Comparing price against sqft_living, we see a linear relationship between the two. An increase in sqft_living increases the price of a home.

using a apir plot to visualize all the independent variables against price, we have:

image

sqft_living15, sqft_living, sqft_ab0ve, sqft_above and bathrooms have a linear relationship with price.

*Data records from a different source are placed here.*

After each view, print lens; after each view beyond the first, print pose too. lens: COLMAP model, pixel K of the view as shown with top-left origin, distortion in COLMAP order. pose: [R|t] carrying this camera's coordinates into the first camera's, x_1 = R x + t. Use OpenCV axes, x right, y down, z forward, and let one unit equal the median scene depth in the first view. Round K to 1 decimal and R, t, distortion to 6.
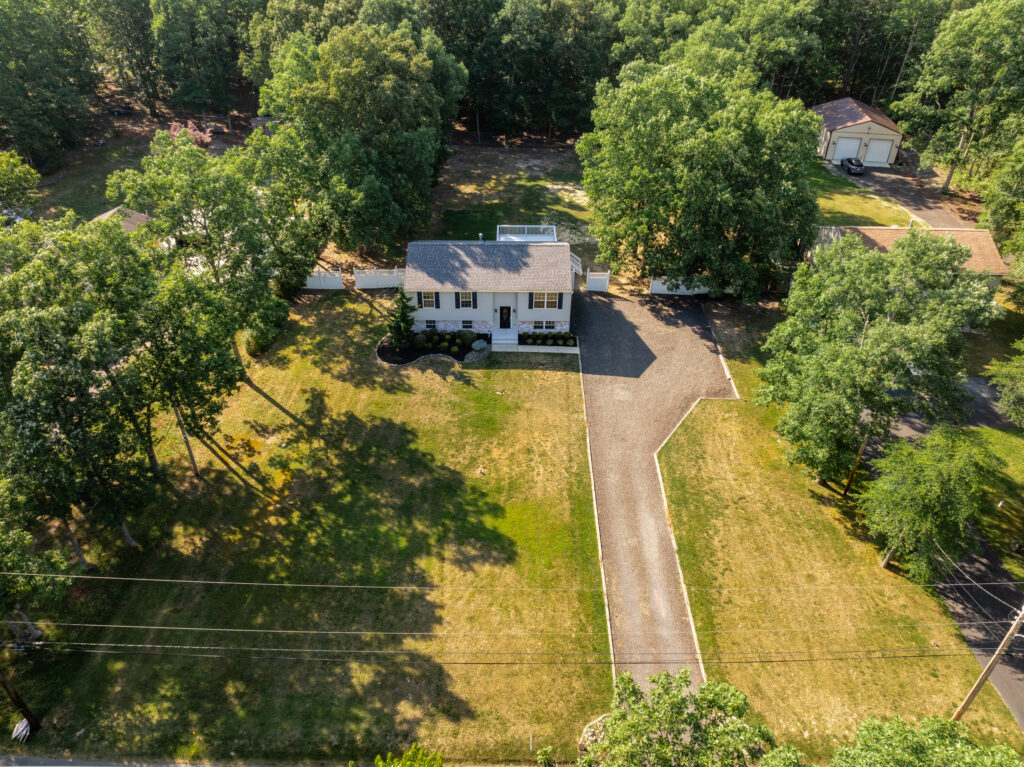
lens RADIAL K [[735.5, 0, 512.0], [0, 735.5, 383.5], [0, 0, 1]] dist [-0.040953, 0.003644]
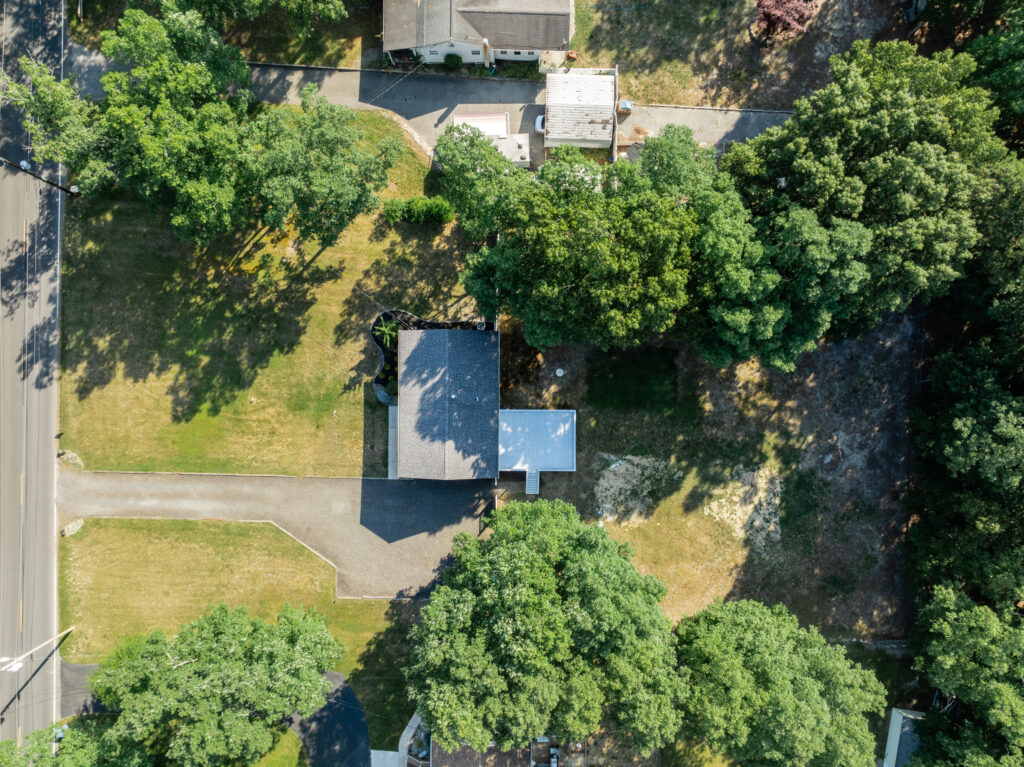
lens RADIAL K [[723.1, 0, 512.0], [0, 723.1, 383.5], [0, 0, 1]] dist [-0.038698, 0.004208]
pose [[-0.009491, 0.999721, -0.021610, -0.041575], [-0.584547, 0.011987, 0.811272, -1.136139], [0.811305, 0.020332, 0.584270, 0.478380]]
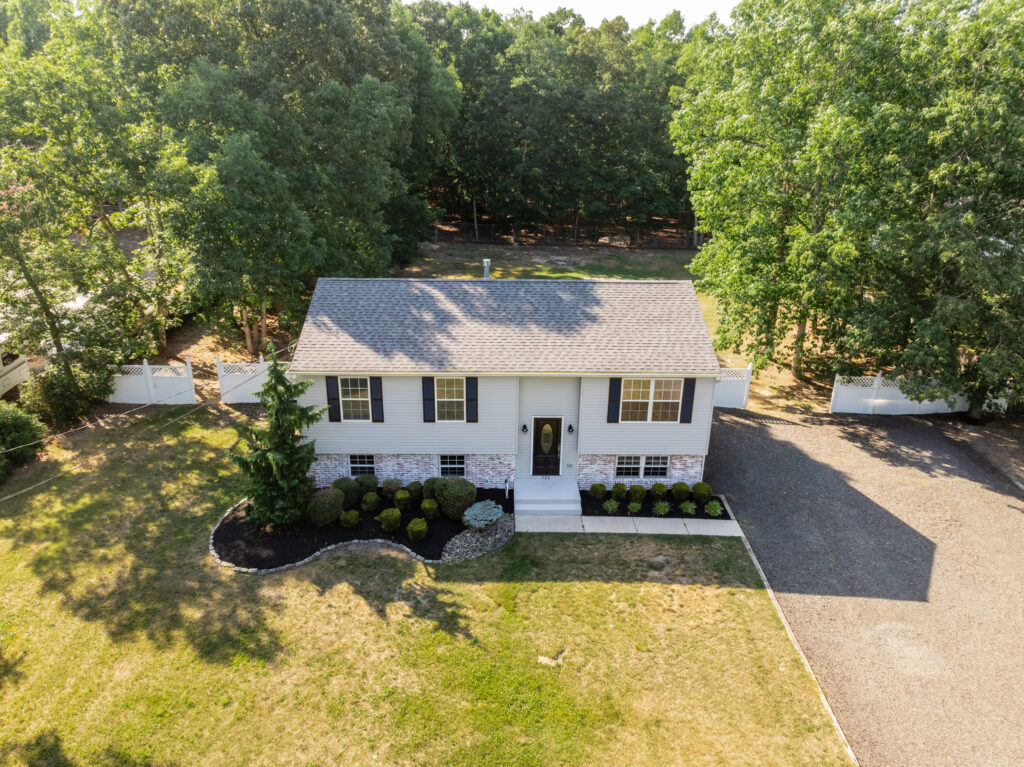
lens RADIAL K [[723.1, 0, 512.0], [0, 723.1, 383.5], [0, 0, 1]] dist [-0.038698, 0.004208]
pose [[0.999915, -0.002810, 0.012703, -0.034451], [0.006055, 0.964710, -0.263243, -0.019770], [-0.011515, 0.263298, 0.964646, 0.626980]]
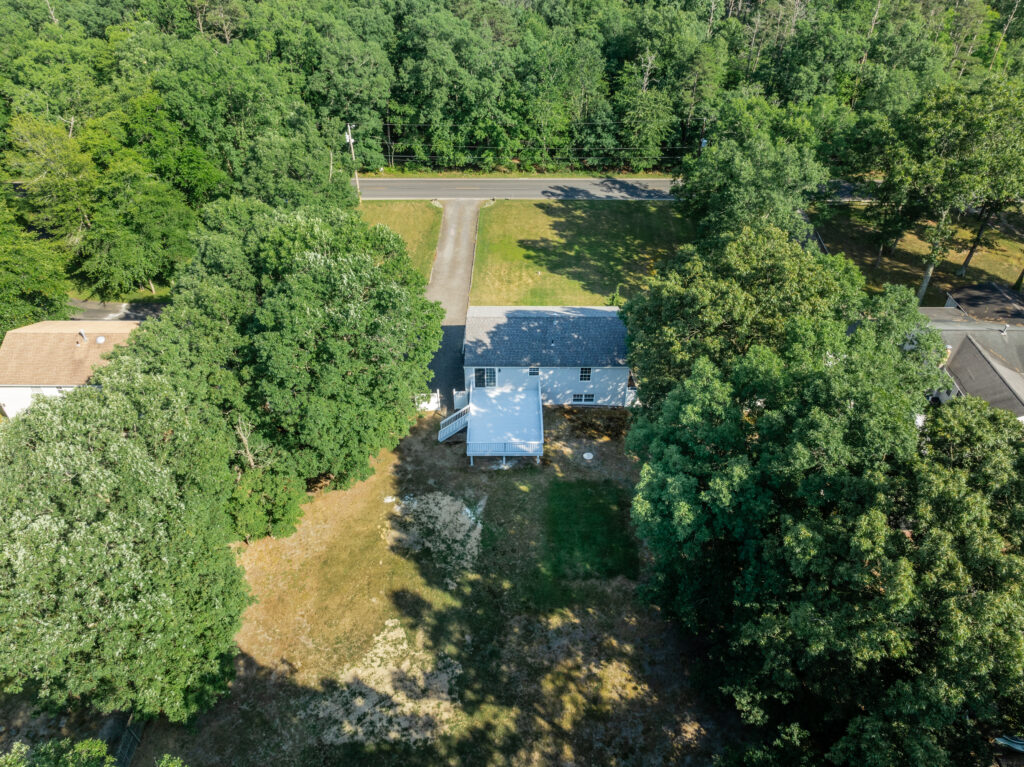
lens RADIAL K [[723.1, 0, 512.0], [0, 723.1, 383.5], [0, 0, 1]] dist [-0.038698, 0.004208]
pose [[-0.999919, -0.011106, -0.006292, 0.020833], [-0.009103, 0.274886, 0.961434, -1.155678], [-0.008948, 0.961413, -0.274965, 1.407702]]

distribution of price is quite skewed and we correct this by removing outliers.

MODELING:

Target variable = Price

independent variables = sqft_living, sqft_above, grade, sqft_living15

  1. LINEAR REGRESSION:

use linear regression analysis to predict house price based on sqft_living. USing StatsModels to create a simple linear regression, we obtain:

price = -5.045e+04 + 284.3280sqft_living Rsquared = 49.7% tstatistics, pvalue < 0.05

visualizing the model:

image

49.7% variation in price can be explained by the Square footage of living space in the home

An rsquared of 49.7% is a low variation and indicates the Square footage of living space in the home is not explaining much variation of the price.

we solve this by doing a multiple linear regression, adding more variables to our model to increase variability.

plotting the regression line:

image

  1. MULTIPLE LINEAR REGRESSION

Using grade column, categorical data for multiple linear regression, we first perform one-hot encoding convert it to numerical counterparts.

Drop the first column when performing one-hot coding to avoid dummy variable trap.

list of independent variables for the model = ['sqft_living', 'sqft_above', 'grade']

creating a multiple linear regression model that includes categorical variables

rsquared = 59.4% fstatistics, pvalue < 0.05

The model explains 59.4% variation in price. All of the p-values round to 0 when all predictors are 0, the price value would be about 5.954e+05 with each increase in 1 sqft_living, we see an associated price increase of 220.1353 and with each inctrease in 1 sqft_above, we see an associated price decrease of -93.6898 For a house with an overall grade of 11(Excellent) we see an increase of 2.844e+05 in price of the house, an increase of 8.757e+05 in house price for grade 12(luxury) and 2.036e+06 on grade_13 Mansion. for the company to maximize on profit, the houses should be of a high overall grade of the house. Related to the construction and design of the house.

model fit

image

Visualizing true (blue) vs. predicted (red) values, with the predictor, sqft_living along the x-axis.